Yes, thank you, Fran. And I'll start this morning with a recap of our salt segment results, where, again, we believe the winter provided a pivot towards better business dynamics for the remainder of 2014. As Fran discussed, the strong winter weather demand pushed total sales up 8% to $353.2 million. This improvement resulted from higher deicing sales volumes of both highway and consumer uses for salt. These higher volumes also helped to lower our per unit operating cost from the prior year, despite the impact of a negative mix on that metric. Salt operating earnings for the quarter were modestly lower than in the first quarter of 2013. And as Fran mentioned, by far, the most significant factor in the limited earnings leverage from the higher sales volumes was the lower average selling price for our highway deicing salt. The prices we achieved this quarter were established during the bid season last year and reflect the impact of 2 consecutive mild winters. Those bid results will continue to influence our average selling price through the second quarter. In addition, the first quarter highway deicing price was negatively impacted about 1%, by weakness in the Canadian dollar. A few other factors also impacted our salt segment earnings. We incurred incremental costs due to extreme winter conditions, including about $2 million for some contractual service shortfalls. And the year-over-year increase in sales of consumer deicing products improved our operating earnings, but had a compressing impact on our reported operating margin percentage. Now, these products have higher prices, but also higher costs. Lastly, consumer and industrial -- or excuse me, last year, consumer and industrial sales represented about 11% of salt sales volumes, while this quarter, they represented 16%. Every winter quarter, as most of you know, we report the estimated impact…

Operator

Operator

[Operator Instructions] And we will take our first question from Chris Parkinson from Crédit Suisse. Christopher S. Parkinson - Crédit Suisse AG, Research Division: It's fairly clear that a lack-luster winter in the U.K. held your volumes back on the salt front. Can you give us a little more color on the year-over-year comps in this business? And also how this fits in onto your, let's say, intermediate and longer-term outlook over the next year or so?

= = = = = = =

TASK INSTRUCTIONS —
A. Could you reproduce the part of the earnings call transcript that opens with the words containing "[Operator Instructions] And" and closes with "year or so?"?
B. Which percentage figures appear in the earnings call transcript?
C. Can you carry the earnings call transcript on from its final line?

PROVIDED DATA —
= = = = = = =

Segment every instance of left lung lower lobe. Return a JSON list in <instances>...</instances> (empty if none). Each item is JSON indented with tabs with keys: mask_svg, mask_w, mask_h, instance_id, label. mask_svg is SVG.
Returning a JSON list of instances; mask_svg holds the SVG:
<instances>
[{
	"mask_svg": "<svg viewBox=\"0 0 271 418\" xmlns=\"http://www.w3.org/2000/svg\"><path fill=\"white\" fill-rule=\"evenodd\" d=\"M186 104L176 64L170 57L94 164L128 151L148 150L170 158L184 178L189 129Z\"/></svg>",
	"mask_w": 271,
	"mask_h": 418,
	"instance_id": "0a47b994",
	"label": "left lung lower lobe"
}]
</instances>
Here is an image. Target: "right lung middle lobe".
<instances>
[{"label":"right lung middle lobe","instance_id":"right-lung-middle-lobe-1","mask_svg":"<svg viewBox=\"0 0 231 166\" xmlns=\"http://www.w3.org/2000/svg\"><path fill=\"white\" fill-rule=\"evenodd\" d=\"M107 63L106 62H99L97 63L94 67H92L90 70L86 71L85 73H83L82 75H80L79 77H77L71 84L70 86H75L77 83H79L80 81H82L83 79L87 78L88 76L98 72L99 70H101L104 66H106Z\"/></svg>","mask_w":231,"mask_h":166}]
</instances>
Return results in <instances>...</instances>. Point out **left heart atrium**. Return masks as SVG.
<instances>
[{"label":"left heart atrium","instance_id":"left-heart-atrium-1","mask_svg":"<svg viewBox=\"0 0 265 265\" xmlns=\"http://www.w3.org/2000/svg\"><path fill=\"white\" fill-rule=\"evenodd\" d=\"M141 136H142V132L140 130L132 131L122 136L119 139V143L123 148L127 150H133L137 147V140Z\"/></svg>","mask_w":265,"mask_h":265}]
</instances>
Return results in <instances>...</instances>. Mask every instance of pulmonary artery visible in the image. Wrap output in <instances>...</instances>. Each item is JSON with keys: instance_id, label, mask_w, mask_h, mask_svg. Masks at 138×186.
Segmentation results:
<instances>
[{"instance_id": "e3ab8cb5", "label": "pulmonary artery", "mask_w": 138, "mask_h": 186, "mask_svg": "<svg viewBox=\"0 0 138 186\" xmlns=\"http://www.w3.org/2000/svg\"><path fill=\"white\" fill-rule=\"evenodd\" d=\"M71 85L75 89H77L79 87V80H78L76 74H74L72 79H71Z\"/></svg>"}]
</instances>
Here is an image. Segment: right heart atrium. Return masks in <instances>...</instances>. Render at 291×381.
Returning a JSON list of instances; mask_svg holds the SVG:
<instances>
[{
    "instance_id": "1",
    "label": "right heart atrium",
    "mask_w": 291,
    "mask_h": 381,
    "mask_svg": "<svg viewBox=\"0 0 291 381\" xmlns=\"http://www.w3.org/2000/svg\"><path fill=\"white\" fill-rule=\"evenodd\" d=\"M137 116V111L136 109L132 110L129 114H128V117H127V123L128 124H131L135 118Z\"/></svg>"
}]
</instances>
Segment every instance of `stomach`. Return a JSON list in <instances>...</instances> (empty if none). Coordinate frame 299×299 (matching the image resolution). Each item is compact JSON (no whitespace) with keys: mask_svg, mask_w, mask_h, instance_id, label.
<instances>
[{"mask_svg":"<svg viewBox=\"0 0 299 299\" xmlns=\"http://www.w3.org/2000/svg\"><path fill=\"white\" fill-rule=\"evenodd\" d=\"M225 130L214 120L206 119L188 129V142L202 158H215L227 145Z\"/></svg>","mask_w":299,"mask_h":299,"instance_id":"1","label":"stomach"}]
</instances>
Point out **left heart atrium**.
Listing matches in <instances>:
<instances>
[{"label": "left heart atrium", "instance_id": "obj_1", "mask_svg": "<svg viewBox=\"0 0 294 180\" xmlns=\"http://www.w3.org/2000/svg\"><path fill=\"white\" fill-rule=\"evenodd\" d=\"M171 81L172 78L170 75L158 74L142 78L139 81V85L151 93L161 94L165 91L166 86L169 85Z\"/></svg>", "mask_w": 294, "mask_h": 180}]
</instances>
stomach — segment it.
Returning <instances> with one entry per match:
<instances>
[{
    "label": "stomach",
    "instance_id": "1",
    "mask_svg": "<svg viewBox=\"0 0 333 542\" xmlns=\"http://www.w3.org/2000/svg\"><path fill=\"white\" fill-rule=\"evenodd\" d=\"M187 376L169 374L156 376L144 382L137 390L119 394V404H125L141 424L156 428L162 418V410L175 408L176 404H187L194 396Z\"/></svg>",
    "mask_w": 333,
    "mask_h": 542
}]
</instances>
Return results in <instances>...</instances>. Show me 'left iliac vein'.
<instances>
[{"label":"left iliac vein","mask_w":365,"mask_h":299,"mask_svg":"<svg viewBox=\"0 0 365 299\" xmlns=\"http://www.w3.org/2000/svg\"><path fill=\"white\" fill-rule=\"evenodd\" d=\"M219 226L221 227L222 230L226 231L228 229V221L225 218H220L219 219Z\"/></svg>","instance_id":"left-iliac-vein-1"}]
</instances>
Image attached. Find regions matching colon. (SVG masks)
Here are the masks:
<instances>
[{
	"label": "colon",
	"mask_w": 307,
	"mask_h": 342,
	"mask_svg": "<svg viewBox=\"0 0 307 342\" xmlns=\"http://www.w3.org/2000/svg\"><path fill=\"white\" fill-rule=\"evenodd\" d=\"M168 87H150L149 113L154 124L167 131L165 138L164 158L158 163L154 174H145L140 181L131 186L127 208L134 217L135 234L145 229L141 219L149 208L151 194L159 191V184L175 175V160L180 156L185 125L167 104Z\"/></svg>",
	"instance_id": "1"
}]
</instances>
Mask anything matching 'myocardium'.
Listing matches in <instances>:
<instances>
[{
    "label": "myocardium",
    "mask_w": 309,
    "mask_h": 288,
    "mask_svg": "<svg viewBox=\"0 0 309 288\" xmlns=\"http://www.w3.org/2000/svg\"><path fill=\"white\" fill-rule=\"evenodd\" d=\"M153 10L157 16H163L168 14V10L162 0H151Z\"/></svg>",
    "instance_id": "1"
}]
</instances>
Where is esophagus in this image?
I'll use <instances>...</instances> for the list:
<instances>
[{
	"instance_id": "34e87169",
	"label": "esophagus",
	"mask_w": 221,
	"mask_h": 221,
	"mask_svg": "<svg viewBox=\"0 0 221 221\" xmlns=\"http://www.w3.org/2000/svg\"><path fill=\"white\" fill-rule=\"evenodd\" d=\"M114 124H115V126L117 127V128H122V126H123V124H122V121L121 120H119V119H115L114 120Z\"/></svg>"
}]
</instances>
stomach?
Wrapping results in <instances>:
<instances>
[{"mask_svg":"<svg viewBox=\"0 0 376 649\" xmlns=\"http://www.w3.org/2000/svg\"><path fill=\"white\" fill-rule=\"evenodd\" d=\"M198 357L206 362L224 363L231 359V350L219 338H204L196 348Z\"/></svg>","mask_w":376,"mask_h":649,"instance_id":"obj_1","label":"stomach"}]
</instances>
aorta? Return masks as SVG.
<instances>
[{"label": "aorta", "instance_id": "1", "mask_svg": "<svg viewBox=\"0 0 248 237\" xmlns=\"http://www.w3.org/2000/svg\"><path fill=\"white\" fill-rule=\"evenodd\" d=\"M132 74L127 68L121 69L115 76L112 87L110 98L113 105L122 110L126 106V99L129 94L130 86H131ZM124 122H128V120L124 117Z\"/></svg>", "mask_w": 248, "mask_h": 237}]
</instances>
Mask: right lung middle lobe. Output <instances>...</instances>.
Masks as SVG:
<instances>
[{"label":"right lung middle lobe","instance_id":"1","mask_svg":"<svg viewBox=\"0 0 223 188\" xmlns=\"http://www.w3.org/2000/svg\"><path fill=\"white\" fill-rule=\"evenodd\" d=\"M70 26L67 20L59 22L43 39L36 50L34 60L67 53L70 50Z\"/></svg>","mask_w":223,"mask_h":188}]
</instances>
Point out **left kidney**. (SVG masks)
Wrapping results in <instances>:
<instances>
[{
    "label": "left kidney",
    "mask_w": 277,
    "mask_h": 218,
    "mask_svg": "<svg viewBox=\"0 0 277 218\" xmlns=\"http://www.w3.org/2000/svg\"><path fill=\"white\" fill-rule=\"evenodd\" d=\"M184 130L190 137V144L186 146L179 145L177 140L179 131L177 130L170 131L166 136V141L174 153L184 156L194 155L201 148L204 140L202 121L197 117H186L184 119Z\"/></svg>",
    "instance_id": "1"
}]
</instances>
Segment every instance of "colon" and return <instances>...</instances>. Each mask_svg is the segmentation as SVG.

= = = = = = =

TASK RESPONSES —
A.
[Operator Instructions] And we will take our first question from Chris Parkinson from Crédit Suisse. Christopher S. Parkinson - Crédit Suisse AG, Research Division: It's fairly clear that a lack-luster winter in the U.K. held your volumes back on the salt front. Can you give us a little more color on the year-over-year comps in this business? And also how this fits in onto your, let's say, intermediate and longer-term outlook over the next year or so?

B. 8%, 1%, 11%, 16%

C.
Rodney L. Underdown

Management

Sure. Thanks, Chris. Yes, I mean, we've always described our U.K. business was about 10% of our highway sales or about $1 million tons roughly. And most of that, in a typical year -- I shouldn't say most, but a large percentage of that would be sold in the first quarter. It was very, very mild in the U.K. and sales were very low there. The good thing about the U.K. is that there's no, really, carry forward into the next winter. So to the extent winter returns in the fourth quarter next year, we would expect volumes consistent with a normal year there. So we don't expect any long-term effect. And the bidding market is a bit different there, and so it shouldn't have any long-term repercussions.

Operator

Operator

And our next question comes from Chris Shaw from Monness, Crespi. Christopher L. Shaw - Monness, Crespi, Hardt & Co., Inc., Research Division: I was just reading -- it was just an anecdotal example of one town was talking about their upcoming bid for the next season. And one thing they mentioned was that they were shrinking the range. So instead of 80% to 120%, they were going to do 90% to 110%. And I forget the exact reasoning. Is that something you think could happen more with customers this year? And have you seen that happen in -- like this in past years following a tough winter like 2008, 2003?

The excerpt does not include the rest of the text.